The Key to a Proper and Safe Landing
Author: Shannon Miller Lifestyle
As a gymnast, we all want to stick that perfect landing.
It’s an amazing feeling! We want a good score, we want to know we did our best when put to the test and we also want to keep our bones and joints protected.
Landing properly isn’t just about the score. In fact, a proper landing is a key aspect of injury prevention in the sport of gymnastics. It’s important to understand these proper positions and practice them with EVERY LANDING. Remember the more you practice the more it will become second nature.
Proper landing technique helps to reduce the forces of landings. A safe landing position should be a natural position for any gymnast.
- Knees should be bent. Never land with straight legs or locked knees. Too deep of a knee bend, like a squat, is not good either. Aim for a 45 degree angle.
- Arms should be extended to the front. They should be straight and should be kept level with your heart. This will also help to keep your chest up on your landings.
- The back and spine should be straight with no bend at the waist.

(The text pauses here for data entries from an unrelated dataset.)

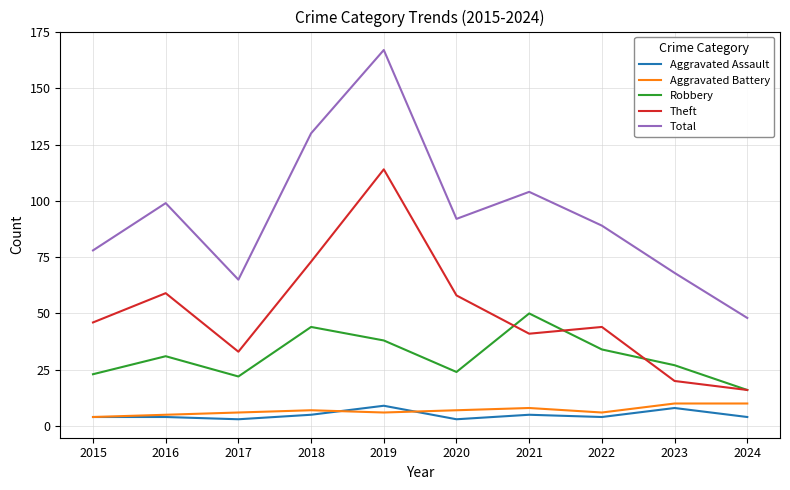

Reading left to right, extract all data points from this chart.

Aggravated Assault: 2015=4	2016=4	2017=3	2018=5	2019=9	2020=3	2021=5	2022=4	2023=8	2024=4
Aggravated Battery: 2015=4	2016=5	2017=6	2018=7	2019=6	2020=7	2021=8	2022=6	2023=10	2024=10
Robbery: 2015=23	2016=31	2017=22	2018=44	2019=38	2020=24	2021=50	2022=34	2023=27	2024=16
Theft: 2015=46	2016=59	2017=33	2018=73	2019=114	2020=58	2021=41	2022=44	2023=20	2024=16
Total: 2015=78	2016=99	2017=65	2018=130	2019=167	2020=92	2021=104	2022=89	2023=68	2024=48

Follow those few tips and you’ll not only cause less stress on your body, you’ll find you stick that perfect landing a lot more often.
In the gym practice:
For extra practice, use a large training block that is between 3-6 feet high (depending on your size and level). Start by standing on top of the block and do a straight jump to the floor exercise mat or landing pad. Each time, focus clearly on the three main points above. Try to stick ten jumps in a row.
Create a sticking game with your friends and see who can stick the most in a row. Add a tuck jump, straddle, pike or even a full twist to make it more challenging! This is a fun way to work on one of the most important aspects off our sport and add points to your score.